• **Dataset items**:
# # # # #
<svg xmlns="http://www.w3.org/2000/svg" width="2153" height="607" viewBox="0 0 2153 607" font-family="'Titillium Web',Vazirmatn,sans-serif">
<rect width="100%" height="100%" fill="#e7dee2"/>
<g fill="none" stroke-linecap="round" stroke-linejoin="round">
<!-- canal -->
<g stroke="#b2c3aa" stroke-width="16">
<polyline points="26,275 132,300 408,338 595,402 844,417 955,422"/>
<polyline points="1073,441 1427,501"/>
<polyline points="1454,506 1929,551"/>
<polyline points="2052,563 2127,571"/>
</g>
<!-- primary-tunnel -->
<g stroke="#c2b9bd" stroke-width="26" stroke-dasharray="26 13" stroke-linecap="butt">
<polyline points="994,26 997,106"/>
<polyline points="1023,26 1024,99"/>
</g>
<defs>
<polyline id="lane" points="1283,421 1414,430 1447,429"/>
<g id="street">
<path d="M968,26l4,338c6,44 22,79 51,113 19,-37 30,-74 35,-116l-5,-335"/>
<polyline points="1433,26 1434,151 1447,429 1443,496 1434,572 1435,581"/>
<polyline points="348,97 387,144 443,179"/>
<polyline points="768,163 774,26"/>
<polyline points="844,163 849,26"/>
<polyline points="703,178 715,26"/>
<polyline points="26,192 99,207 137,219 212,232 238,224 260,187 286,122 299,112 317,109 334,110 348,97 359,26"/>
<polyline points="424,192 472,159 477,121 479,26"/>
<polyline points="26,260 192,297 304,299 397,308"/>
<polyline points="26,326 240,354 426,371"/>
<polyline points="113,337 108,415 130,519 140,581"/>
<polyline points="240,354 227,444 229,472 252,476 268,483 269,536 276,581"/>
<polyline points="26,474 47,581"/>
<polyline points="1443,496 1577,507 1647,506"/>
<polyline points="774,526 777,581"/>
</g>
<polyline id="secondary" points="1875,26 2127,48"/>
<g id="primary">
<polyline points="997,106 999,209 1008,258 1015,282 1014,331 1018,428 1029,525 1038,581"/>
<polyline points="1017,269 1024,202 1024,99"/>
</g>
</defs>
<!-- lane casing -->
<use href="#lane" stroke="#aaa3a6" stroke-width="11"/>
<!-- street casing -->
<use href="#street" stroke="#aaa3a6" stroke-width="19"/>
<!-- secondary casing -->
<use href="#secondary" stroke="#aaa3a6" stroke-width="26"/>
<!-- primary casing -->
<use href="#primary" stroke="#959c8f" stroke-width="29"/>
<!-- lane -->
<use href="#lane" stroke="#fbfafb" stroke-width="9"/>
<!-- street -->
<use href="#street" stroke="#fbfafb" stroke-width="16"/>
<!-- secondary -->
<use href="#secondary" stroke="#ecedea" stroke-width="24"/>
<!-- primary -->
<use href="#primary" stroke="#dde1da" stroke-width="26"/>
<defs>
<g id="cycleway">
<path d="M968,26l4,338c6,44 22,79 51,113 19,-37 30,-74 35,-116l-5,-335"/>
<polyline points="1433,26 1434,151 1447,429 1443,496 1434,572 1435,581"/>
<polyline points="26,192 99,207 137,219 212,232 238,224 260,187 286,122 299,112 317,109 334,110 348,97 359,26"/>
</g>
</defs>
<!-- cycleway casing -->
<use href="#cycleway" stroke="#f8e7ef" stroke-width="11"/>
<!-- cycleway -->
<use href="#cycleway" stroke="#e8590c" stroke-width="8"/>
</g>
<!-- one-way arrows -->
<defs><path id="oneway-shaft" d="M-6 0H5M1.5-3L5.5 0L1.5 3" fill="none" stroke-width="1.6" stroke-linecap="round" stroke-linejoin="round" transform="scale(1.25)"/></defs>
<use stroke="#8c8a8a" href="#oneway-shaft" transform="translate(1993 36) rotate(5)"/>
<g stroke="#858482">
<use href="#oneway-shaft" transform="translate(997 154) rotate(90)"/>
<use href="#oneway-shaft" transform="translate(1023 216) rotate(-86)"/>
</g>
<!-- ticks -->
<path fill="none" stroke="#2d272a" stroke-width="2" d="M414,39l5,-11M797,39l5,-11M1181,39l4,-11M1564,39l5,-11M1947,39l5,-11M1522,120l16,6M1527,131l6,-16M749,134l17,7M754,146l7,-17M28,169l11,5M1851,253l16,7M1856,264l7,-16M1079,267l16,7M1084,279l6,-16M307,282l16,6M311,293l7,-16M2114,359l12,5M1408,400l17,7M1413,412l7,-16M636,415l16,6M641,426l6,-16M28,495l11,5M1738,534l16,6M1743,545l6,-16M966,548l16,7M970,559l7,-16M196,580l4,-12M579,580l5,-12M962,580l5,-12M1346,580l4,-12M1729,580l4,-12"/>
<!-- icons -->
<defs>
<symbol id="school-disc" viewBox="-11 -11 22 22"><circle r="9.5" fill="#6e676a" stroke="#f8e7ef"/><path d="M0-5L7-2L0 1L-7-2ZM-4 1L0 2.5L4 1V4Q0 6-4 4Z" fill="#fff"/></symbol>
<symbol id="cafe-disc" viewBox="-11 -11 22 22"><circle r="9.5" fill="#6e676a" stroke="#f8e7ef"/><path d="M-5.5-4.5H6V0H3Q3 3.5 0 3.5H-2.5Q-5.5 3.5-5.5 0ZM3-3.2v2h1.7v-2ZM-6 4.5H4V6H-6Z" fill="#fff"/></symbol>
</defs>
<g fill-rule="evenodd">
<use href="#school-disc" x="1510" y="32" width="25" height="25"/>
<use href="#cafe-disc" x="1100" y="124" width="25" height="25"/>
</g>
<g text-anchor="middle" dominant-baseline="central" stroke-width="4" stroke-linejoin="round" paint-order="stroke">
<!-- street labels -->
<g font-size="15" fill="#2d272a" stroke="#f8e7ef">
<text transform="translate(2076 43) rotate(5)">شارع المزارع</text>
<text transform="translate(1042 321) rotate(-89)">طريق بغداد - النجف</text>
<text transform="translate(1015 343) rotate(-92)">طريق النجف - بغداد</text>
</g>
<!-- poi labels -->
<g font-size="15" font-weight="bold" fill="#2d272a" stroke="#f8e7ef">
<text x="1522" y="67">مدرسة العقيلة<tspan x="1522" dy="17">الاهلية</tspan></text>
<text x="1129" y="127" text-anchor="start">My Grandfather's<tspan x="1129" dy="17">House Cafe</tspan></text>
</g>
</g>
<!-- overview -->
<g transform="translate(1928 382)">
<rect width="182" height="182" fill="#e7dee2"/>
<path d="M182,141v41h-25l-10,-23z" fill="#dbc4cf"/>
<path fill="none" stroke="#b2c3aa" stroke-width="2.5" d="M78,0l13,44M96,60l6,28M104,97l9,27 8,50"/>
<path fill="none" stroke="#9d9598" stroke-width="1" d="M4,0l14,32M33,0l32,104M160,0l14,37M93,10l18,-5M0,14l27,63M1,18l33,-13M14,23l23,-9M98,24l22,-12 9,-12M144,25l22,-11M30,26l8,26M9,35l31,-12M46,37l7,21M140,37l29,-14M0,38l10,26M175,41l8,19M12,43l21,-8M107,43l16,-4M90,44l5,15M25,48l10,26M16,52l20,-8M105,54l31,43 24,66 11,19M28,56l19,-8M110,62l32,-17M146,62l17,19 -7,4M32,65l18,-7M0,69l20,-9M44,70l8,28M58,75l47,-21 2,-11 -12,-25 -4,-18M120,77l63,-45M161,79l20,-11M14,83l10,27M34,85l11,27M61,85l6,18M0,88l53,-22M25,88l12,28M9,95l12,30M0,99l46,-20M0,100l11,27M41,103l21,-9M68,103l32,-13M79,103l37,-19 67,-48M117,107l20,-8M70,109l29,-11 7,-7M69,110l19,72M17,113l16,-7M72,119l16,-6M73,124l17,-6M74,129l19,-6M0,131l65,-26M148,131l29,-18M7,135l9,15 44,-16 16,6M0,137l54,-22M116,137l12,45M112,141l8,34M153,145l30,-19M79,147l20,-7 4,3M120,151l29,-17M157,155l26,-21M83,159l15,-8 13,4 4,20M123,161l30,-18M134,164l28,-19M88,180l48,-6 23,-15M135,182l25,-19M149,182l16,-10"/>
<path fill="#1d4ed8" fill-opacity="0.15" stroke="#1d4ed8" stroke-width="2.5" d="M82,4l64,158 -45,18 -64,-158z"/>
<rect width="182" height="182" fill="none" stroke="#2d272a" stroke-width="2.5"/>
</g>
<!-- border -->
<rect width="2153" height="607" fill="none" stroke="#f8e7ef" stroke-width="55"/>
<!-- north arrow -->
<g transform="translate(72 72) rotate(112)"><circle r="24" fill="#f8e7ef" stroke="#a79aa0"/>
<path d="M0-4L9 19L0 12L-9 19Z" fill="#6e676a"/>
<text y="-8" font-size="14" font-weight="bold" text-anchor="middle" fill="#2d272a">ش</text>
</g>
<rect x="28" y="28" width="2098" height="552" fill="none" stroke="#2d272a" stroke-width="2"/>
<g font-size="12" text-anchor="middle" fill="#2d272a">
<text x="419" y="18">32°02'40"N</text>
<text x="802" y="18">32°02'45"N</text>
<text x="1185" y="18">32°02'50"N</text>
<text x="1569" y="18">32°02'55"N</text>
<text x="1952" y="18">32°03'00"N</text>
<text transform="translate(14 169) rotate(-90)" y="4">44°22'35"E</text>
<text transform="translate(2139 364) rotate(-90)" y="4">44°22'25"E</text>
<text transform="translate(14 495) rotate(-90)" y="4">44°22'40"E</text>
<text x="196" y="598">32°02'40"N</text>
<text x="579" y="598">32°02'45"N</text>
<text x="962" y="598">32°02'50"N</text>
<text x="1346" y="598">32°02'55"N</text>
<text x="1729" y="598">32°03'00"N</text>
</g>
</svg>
# # # # #
Read through the entries, then copy every line where the string "bold" is found.

• **ANSWER BELOW**:
<g font-size="15" font-weight="bold" fill="#2d272a" stroke="#f8e7ef">
<text y="-8" font-size="14" font-weight="bold" text-anchor="middle" fill="#2d272a">ش</text>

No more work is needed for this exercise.